Tangerine Dream delivers a solid, if Carpenter-y, score. And the special effects work is truly phenomenal. All that crazy fire work at the end is really something. Sadly, the movie itself just hums along on a decent if uninspired pace. This is probably the biggest what-if of the entire King stable, as it was so close to being special.
22. Carrie (2013)
“Carrie” being remade should have been a choice that was widely derided, since most remakes are immediately met with a smug eye roll in film circles. But this one wasn’t for two reasons. The first being that it was already given a delayed and stupid sequel in 1999 and was remade for TV in 2002 by a young-in-the-tooth Bryan Fuller, both being met with tepid at best reactions.
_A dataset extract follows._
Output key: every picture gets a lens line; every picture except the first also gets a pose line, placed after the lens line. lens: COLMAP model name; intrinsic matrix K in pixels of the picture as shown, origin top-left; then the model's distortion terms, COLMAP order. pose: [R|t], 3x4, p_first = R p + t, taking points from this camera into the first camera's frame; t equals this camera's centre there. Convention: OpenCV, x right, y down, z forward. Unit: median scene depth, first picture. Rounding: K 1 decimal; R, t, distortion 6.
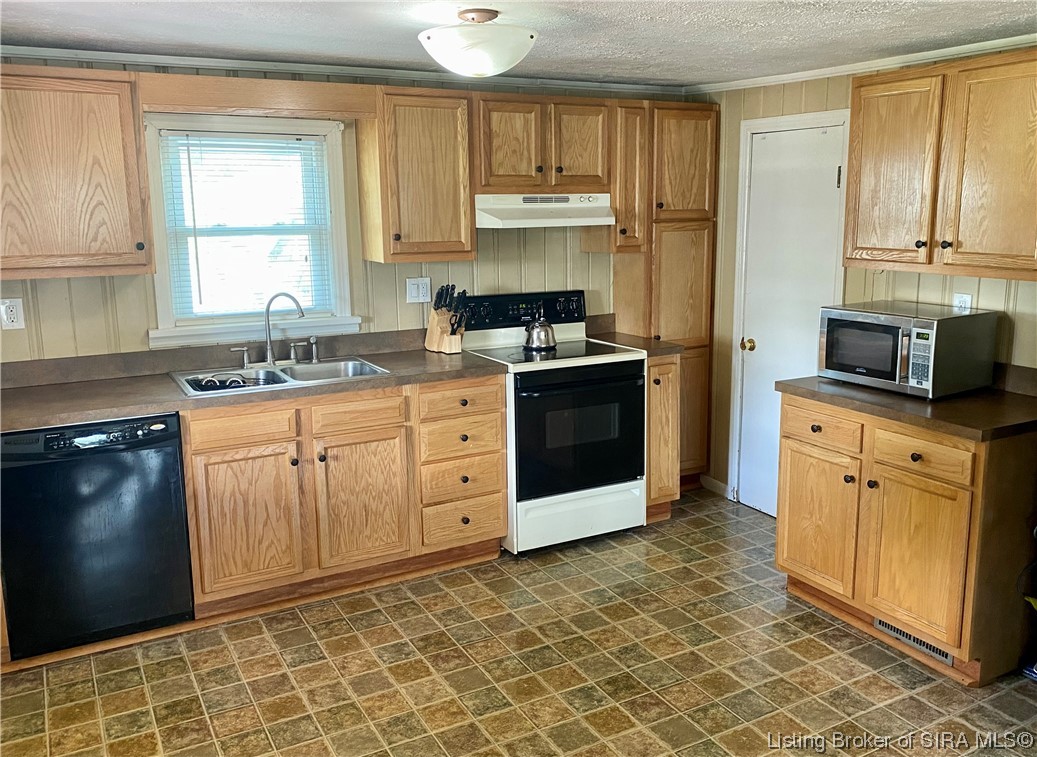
lens RADIAL K [[870.4, 0, 522.1], [0, 870.4, 376.4], [0, 0, 1]] dist [-0.015018, -0.044641]
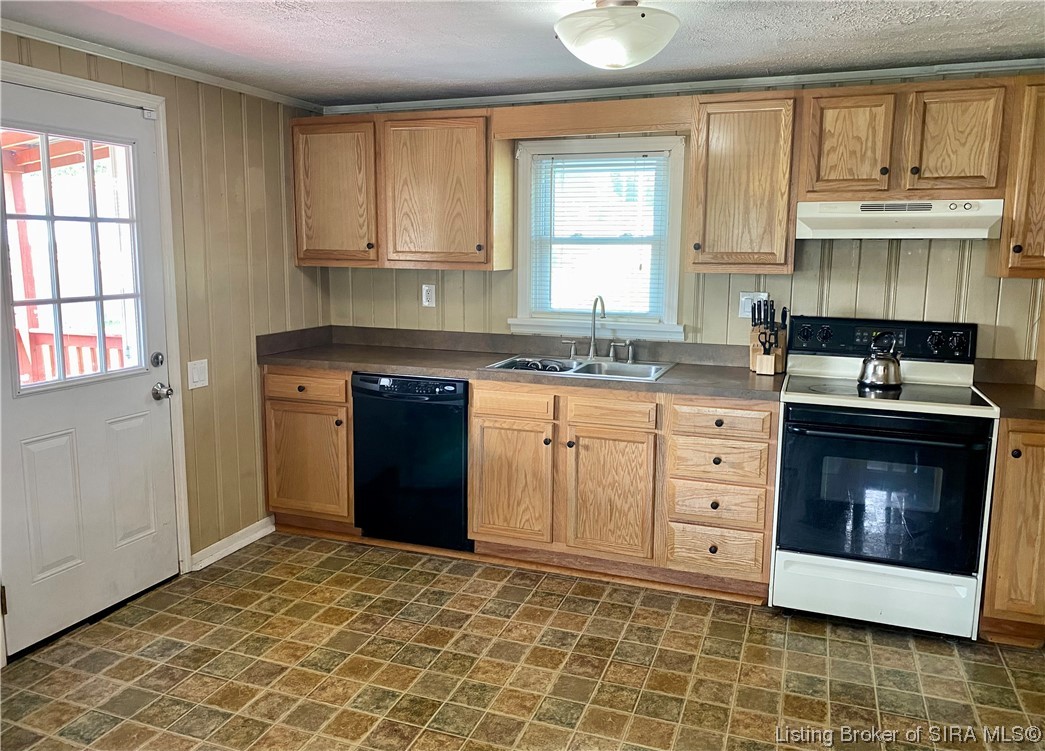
lens RADIAL K [[759.2, 0, 522.1], [0, 759.2, 369.6], [0, 0, 1]] dist [-0.006626, -0.012828]
pose [[0.635822, 0.136450, -0.759679, 0.383430], [-0.156787, 0.986562, 0.045976, -0.028934], [0.755744, 0.089875, 0.648671, 0.283795]]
The second reason being that Brian De Palma’s version is still met with some resistance by some, being that he’s a filmmaker of a smutty variety tackling the story of a young woman blossoming. Which is a silly critique to throw at the movie on its face since King is, as of this writing, a man and has always been one. But getting Kimberly Pierce, who directed “Boys Don’t Cry,” was a pretty decent sign of a good movie coming to theaters. And it was.
But it sadly couldn’t really overcome the shadow of the original classic by De Palma, as it stayed so close to that movie that the movie’s writer was credited as a writer on the remake without actually having anything to do with the movie. So while the movie may not lack the thunder and auteurist flair of that movie, it does have something that makes it a worthwhile watch.
Pierce does utilize her female POV to bring an interesting dynamic to the Carrie/Margaret dynamic that is different enough from the De Palma entry to justify its existence. Add in the big ole climax that hews closer to King’s almost apocalyptic ending (while still not being as destructive and mean-spirited), it is a decent movie. It is just kind of hard to get over that screenwriting credit, as it shows how lacking in originality it is.
21. Cujo (1983)
This backstory of the source material ties back to the masterfully bad “Maximum Overdrive.” It’s like a sadder and more coked-out version of “Dreamcatcher.” King wrote this during the heyday of his cocaine usage. And much like “Maximum Overdrive,” King seriously doesn’t remember writing this book. Just another chunk of his life was taken from him due to his addiction.
But unlike “Maximum Overdrive,” the book at least felt like King. It was messy as hell and took some weird turns into the supernatural, with a kind of half-thought out tie in to “The Dead Zone.” But his writing was still very strong and the spine of the thing was pretty solid. He may not remember writing it, but he does regret that his coked-out self ended the book with the death of the little boy.
The movie rectifies that mistake, giving us a little catharsis after taking the audience through the ringer. It’s a tense little movie, one that manages to never overstay its welcome and do good work with keeping things fresh. It doesn’t reinvent the wheel completely here, but it does some stuff that improves upon the book. There’s still a thinness to the story and some pretzel logic to get us through the whole thing, with conveniences piling up.
The movie isn’t bad, per se. It’s got really good stuff here. But it just lacks that behind-the-scenes magic where they tailored the story to their sensibilities. Aside from some necessary changes in the transition to the screen, it doesn’t do much to be its own thing.